Going down the data below, set down exactly the line with "f_number: 2.3" and each line after it through the line with "exposure_s: 1/223"; no other lines.

Records from a data source
▼

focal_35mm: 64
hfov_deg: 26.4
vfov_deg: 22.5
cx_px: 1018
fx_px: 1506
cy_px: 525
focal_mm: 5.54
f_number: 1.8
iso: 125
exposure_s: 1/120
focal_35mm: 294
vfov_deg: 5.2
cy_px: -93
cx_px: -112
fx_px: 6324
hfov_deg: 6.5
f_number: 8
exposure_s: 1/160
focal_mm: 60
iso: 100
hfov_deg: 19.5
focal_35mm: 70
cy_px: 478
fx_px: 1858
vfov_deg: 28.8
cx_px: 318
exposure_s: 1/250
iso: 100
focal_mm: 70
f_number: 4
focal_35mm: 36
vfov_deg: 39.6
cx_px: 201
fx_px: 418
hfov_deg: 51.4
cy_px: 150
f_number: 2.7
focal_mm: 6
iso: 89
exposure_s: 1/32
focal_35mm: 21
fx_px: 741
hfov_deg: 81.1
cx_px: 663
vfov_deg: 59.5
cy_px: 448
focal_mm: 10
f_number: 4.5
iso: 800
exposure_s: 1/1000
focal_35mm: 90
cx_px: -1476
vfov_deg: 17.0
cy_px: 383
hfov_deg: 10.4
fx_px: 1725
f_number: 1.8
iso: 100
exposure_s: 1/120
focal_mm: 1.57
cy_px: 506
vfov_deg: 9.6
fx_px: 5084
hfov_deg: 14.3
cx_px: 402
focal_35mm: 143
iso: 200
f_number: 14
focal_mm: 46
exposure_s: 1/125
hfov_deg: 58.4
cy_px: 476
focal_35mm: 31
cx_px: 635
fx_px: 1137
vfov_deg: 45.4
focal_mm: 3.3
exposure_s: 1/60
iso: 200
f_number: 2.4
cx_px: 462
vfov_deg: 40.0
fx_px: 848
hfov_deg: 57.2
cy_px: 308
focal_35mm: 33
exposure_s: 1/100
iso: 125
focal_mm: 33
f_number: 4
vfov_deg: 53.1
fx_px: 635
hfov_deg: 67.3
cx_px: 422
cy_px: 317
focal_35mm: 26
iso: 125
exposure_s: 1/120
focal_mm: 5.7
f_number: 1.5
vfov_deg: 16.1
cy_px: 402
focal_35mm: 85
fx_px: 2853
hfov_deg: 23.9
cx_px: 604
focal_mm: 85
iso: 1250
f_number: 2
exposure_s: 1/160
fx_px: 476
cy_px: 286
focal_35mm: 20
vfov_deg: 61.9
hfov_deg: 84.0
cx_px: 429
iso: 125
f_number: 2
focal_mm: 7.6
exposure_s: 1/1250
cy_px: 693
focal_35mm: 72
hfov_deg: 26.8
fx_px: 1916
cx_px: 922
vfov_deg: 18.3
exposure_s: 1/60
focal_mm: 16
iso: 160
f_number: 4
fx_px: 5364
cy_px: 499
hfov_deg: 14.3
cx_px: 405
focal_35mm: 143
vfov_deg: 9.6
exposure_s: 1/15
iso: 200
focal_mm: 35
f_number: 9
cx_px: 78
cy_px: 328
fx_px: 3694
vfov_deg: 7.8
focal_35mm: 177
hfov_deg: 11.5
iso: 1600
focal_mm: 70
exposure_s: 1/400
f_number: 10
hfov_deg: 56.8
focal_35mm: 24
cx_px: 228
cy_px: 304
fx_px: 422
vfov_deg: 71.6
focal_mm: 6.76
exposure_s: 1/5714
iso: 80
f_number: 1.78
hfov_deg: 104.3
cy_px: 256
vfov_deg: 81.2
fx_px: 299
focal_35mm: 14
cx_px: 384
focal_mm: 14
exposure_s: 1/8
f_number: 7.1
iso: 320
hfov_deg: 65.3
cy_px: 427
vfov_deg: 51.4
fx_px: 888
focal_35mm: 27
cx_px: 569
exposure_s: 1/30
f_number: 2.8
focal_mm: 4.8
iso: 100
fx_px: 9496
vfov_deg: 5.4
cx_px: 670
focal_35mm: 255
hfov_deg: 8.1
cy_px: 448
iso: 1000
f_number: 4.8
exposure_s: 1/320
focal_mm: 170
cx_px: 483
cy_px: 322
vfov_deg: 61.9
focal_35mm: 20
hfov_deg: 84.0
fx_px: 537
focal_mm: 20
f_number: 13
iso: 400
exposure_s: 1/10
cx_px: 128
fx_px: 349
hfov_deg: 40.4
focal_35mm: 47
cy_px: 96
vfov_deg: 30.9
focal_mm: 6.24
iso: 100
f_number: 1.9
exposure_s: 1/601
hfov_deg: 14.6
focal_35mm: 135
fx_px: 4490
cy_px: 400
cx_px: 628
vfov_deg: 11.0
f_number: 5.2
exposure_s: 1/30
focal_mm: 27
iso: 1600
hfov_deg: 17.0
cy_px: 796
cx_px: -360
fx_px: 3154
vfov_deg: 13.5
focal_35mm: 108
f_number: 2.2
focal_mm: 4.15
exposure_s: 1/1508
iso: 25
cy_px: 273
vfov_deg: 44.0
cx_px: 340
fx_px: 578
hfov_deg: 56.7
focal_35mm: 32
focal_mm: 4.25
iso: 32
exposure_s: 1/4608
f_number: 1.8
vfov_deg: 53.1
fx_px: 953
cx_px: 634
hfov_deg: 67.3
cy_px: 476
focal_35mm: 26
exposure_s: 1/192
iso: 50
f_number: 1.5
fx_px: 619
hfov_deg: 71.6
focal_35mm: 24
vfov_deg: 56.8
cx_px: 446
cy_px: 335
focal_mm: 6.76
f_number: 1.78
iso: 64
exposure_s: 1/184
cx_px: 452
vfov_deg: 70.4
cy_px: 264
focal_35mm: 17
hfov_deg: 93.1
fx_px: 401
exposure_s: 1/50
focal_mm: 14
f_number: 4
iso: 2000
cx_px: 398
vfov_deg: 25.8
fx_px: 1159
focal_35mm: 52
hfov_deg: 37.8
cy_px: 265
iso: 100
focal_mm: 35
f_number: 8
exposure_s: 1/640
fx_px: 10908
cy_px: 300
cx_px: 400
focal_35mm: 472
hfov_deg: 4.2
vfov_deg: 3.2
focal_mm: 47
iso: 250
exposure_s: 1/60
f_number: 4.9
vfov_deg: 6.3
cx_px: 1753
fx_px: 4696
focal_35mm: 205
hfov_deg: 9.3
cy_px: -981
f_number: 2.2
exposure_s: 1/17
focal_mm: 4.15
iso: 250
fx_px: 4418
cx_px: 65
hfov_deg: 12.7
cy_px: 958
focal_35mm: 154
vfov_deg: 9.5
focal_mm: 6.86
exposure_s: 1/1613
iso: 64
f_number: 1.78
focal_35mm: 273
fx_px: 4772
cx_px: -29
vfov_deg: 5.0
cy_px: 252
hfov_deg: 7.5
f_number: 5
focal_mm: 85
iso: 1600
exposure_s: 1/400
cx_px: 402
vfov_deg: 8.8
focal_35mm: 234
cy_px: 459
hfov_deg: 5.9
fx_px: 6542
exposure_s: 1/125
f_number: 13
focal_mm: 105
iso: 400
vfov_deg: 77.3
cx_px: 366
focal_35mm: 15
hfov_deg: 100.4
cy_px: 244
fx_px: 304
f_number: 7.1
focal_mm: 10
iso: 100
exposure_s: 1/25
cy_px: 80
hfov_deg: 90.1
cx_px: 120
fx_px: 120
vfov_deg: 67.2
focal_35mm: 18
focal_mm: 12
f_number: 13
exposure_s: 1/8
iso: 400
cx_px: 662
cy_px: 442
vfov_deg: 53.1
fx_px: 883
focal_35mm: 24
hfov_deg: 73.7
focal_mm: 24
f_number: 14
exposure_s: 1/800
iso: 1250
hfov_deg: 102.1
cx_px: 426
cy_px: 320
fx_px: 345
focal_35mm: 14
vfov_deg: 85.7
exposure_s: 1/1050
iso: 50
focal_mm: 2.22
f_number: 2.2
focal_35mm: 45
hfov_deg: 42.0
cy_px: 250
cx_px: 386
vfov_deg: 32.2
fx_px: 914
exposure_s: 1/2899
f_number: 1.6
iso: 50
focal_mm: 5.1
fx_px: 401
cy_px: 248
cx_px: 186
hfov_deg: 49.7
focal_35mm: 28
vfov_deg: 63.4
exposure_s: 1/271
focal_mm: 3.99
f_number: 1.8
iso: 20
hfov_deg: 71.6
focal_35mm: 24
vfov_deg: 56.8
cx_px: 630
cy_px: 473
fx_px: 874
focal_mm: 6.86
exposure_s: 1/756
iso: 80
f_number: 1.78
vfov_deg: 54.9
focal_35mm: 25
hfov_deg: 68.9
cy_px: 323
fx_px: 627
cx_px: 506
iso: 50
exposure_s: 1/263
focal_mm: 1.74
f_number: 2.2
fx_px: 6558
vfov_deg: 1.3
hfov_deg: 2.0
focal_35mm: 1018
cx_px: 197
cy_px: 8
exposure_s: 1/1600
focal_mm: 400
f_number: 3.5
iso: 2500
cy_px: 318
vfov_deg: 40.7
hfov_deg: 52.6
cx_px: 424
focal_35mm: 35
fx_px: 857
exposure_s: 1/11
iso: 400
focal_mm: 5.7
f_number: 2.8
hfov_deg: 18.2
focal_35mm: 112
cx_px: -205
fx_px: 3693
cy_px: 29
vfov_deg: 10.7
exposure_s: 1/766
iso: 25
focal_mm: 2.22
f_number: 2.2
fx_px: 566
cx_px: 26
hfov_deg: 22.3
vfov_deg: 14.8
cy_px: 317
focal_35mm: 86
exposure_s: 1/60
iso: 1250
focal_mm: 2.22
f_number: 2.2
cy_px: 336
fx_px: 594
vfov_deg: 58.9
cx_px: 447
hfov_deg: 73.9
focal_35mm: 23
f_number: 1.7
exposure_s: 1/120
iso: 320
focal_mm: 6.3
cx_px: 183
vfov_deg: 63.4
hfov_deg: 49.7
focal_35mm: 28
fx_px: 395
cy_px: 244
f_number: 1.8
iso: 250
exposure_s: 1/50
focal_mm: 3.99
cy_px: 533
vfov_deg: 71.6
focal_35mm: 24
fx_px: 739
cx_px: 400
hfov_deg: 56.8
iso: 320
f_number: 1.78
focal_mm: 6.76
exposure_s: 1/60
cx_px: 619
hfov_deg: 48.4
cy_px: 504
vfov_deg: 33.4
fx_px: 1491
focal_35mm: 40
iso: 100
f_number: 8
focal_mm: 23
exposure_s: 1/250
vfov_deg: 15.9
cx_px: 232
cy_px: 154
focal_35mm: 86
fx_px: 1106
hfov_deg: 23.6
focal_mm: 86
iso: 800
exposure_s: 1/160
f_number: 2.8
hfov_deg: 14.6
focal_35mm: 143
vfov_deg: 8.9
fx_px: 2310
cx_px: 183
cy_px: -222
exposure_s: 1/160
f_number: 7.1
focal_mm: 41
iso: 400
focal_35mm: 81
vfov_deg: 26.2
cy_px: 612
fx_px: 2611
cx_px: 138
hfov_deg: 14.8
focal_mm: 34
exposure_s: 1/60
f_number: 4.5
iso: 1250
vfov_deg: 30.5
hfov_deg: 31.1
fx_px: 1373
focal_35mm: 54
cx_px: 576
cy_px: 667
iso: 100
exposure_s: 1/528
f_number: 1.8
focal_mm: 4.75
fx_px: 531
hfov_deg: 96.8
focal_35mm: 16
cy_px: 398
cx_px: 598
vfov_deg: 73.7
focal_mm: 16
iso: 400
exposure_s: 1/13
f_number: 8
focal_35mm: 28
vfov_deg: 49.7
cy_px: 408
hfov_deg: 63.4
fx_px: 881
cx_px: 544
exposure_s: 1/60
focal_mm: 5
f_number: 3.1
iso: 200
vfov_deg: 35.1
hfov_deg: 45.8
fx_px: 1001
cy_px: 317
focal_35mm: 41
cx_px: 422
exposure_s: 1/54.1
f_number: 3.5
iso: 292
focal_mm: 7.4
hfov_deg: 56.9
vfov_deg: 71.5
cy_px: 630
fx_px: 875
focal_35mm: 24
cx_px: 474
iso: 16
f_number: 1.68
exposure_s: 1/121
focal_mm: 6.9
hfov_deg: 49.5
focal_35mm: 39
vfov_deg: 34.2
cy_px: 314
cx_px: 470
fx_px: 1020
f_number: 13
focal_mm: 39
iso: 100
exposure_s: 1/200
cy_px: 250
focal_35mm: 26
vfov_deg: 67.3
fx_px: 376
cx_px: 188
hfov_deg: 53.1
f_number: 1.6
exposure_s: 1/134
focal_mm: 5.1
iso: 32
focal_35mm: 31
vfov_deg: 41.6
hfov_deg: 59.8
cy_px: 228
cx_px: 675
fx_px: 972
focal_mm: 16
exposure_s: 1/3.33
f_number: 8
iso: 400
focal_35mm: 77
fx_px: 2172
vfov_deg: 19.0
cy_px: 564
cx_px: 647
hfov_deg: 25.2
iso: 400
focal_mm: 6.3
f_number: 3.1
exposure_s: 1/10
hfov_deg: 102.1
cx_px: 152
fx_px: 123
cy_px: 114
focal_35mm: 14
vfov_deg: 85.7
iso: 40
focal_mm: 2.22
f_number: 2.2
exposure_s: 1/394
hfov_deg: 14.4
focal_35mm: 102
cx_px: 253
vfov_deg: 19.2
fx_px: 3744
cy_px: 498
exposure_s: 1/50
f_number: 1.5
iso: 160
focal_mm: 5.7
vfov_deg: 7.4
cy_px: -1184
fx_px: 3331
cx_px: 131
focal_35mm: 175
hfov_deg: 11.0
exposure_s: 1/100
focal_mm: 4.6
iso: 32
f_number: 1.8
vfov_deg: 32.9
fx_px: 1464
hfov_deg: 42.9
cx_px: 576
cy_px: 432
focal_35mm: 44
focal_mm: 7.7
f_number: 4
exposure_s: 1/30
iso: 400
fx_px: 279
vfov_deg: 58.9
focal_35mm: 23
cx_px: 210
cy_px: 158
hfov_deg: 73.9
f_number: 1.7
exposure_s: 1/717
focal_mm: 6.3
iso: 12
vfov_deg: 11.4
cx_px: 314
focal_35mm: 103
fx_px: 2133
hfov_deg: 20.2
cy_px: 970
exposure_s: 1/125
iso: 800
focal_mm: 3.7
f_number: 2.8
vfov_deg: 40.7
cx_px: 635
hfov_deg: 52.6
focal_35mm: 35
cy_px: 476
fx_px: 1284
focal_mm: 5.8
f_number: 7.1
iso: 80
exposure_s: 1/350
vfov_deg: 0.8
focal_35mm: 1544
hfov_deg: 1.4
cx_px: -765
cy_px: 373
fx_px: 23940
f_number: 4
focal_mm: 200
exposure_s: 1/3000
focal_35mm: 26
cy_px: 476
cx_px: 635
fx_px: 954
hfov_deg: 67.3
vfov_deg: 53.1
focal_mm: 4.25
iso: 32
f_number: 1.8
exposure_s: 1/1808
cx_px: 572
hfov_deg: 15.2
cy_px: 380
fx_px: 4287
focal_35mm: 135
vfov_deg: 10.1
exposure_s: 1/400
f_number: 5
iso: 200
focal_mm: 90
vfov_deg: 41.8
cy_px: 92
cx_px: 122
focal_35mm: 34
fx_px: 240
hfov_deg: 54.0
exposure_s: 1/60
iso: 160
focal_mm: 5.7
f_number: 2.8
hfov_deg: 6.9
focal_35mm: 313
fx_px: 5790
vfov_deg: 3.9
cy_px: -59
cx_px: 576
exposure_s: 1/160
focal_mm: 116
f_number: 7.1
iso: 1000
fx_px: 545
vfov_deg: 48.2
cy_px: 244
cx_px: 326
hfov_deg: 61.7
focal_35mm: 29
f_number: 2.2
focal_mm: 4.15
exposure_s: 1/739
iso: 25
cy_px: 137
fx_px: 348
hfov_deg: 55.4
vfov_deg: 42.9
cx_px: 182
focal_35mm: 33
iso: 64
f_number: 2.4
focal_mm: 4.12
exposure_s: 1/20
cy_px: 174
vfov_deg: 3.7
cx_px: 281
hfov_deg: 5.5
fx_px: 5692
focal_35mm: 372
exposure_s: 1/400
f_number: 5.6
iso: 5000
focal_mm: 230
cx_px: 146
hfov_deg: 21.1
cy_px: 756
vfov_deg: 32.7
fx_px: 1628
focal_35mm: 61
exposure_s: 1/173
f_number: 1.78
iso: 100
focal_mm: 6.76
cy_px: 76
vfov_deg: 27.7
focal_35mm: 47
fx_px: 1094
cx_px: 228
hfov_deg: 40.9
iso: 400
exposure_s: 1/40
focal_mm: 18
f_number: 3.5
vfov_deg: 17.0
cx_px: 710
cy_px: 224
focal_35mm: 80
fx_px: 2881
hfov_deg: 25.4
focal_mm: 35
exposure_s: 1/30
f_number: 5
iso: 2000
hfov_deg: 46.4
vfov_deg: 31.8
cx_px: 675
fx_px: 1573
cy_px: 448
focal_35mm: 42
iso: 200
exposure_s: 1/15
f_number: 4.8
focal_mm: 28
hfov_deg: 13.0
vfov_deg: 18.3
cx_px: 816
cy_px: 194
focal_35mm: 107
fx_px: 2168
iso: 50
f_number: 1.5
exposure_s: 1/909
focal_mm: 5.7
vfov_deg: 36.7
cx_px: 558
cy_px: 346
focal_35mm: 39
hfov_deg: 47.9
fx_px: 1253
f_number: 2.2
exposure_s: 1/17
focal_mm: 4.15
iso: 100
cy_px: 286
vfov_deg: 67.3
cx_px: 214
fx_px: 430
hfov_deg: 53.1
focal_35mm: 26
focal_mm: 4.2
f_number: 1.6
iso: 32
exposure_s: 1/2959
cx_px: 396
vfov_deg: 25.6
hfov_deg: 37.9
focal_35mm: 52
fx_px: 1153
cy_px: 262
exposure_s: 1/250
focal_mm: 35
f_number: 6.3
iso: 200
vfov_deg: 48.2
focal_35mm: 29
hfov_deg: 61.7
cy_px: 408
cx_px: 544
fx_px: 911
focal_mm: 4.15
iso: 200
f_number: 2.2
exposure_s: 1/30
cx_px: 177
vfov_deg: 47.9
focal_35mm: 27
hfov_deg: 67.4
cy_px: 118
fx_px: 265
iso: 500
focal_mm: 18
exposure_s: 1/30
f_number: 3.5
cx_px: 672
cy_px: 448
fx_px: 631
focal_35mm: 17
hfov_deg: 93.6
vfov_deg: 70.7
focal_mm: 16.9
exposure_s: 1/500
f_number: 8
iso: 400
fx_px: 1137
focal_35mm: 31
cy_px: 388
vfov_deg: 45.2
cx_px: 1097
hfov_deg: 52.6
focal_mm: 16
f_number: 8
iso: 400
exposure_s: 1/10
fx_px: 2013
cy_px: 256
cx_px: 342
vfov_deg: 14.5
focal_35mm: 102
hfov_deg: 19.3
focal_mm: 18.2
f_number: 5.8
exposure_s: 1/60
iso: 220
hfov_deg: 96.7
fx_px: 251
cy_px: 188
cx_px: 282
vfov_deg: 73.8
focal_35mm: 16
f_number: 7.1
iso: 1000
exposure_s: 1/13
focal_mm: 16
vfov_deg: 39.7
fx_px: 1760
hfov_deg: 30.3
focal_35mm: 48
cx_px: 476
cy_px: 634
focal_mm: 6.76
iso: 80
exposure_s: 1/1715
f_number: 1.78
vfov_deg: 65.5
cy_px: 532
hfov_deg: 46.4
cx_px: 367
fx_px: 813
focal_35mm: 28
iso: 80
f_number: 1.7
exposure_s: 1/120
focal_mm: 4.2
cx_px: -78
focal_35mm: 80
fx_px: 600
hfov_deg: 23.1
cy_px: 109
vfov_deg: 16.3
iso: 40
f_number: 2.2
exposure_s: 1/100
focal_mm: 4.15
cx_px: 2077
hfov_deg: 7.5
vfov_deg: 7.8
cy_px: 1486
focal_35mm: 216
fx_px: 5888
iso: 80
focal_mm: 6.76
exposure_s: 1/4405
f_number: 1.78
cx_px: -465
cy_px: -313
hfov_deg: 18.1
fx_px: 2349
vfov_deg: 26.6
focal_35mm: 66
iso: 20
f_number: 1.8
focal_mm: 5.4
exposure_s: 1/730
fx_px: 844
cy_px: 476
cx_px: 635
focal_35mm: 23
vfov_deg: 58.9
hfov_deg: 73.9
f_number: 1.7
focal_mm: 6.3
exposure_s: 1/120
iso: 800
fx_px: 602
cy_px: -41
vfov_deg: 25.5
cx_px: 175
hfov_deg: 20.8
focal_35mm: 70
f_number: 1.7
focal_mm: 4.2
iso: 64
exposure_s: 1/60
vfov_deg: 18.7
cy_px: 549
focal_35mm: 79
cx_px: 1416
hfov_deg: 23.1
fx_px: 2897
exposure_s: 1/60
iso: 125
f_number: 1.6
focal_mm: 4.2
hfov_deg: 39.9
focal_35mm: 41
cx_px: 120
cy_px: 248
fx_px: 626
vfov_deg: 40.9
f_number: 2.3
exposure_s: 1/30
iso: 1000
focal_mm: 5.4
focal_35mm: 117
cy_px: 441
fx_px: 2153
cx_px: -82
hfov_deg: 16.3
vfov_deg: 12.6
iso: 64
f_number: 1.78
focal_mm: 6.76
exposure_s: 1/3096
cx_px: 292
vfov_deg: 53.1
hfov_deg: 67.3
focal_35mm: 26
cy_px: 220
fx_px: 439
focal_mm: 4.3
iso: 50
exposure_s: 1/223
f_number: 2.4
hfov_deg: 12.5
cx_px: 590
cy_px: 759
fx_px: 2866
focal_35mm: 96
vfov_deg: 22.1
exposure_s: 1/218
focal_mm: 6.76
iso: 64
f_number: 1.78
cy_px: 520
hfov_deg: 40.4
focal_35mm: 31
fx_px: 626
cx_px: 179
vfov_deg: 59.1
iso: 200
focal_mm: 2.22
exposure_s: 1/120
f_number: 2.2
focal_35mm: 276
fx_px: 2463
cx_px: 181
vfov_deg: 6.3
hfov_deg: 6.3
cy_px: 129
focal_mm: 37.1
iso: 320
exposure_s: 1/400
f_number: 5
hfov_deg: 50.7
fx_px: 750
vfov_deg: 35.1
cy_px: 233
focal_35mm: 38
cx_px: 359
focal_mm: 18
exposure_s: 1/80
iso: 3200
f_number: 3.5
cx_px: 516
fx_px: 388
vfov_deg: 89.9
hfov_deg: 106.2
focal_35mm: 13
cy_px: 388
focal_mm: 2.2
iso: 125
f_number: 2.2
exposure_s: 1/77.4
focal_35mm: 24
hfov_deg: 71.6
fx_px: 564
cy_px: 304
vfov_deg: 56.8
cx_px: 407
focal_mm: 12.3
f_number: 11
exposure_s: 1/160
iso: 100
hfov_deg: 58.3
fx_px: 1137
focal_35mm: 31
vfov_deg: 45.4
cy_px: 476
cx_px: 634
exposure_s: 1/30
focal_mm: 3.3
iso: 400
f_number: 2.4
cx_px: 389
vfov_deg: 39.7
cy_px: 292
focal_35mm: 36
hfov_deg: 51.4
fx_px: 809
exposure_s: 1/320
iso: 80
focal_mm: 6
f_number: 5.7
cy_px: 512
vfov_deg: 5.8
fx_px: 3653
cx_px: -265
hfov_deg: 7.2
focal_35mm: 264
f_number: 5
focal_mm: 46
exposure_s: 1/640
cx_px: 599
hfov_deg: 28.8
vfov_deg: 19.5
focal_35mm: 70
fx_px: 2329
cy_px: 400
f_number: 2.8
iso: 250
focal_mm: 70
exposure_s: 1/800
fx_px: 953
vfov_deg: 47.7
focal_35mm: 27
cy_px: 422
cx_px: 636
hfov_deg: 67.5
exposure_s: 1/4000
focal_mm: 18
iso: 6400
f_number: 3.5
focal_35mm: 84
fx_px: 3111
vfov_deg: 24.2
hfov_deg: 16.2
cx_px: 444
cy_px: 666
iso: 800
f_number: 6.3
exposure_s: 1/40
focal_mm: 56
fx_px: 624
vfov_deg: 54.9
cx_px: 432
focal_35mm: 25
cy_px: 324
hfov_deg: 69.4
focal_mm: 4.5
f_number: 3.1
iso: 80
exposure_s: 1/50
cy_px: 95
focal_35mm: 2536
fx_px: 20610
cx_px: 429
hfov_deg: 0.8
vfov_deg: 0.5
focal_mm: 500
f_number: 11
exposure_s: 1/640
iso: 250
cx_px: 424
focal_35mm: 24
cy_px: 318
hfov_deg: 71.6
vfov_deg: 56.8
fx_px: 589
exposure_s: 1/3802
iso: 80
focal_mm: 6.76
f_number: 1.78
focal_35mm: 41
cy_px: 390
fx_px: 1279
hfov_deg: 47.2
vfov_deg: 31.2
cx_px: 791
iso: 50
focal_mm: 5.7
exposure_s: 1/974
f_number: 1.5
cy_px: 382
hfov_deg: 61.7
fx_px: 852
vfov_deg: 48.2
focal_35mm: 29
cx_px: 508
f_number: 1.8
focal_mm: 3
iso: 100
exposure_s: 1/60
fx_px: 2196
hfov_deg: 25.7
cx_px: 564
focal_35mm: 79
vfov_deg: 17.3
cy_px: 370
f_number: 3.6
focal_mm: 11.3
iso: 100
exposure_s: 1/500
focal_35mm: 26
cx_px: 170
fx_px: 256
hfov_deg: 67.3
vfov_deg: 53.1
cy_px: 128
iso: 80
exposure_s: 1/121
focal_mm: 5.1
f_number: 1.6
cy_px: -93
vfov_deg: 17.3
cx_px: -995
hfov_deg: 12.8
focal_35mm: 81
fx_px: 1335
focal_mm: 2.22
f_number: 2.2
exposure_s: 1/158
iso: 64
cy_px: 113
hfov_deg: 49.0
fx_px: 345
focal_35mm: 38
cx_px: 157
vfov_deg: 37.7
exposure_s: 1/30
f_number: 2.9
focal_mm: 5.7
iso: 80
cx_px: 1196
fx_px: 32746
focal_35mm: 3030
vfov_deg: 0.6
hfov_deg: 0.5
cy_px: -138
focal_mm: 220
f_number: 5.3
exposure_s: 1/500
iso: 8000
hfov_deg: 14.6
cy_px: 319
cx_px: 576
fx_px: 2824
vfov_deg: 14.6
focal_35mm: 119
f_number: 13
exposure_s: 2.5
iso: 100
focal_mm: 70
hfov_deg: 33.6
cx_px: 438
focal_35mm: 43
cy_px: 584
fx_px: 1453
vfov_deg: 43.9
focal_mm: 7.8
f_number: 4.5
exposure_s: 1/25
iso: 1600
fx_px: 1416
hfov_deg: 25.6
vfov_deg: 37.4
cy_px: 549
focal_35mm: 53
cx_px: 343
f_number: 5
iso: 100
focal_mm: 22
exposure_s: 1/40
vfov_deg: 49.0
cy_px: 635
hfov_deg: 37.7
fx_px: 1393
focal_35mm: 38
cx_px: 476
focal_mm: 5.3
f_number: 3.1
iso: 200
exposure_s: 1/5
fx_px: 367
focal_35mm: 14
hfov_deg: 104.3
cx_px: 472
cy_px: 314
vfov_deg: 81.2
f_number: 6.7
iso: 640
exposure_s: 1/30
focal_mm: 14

▲

Answer to the exercise ▸
f_number: 2.3
exposure_s: 1/30
iso: 1000
focal_mm: 5.4
focal_35mm: 117
cy_px: 441
fx_px: 2153
cx_px: -82
hfov_deg: 16.3
vfov_deg: 12.6
iso: 64
f_number: 1.78
focal_mm: 6.76
exposure_s: 1/3096
cx_px: 292
vfov_deg: 53.1
hfov_deg: 67.3
focal_35mm: 26
cy_px: 220
fx_px: 439
focal_mm: 4.3
iso: 50
exposure_s: 1/223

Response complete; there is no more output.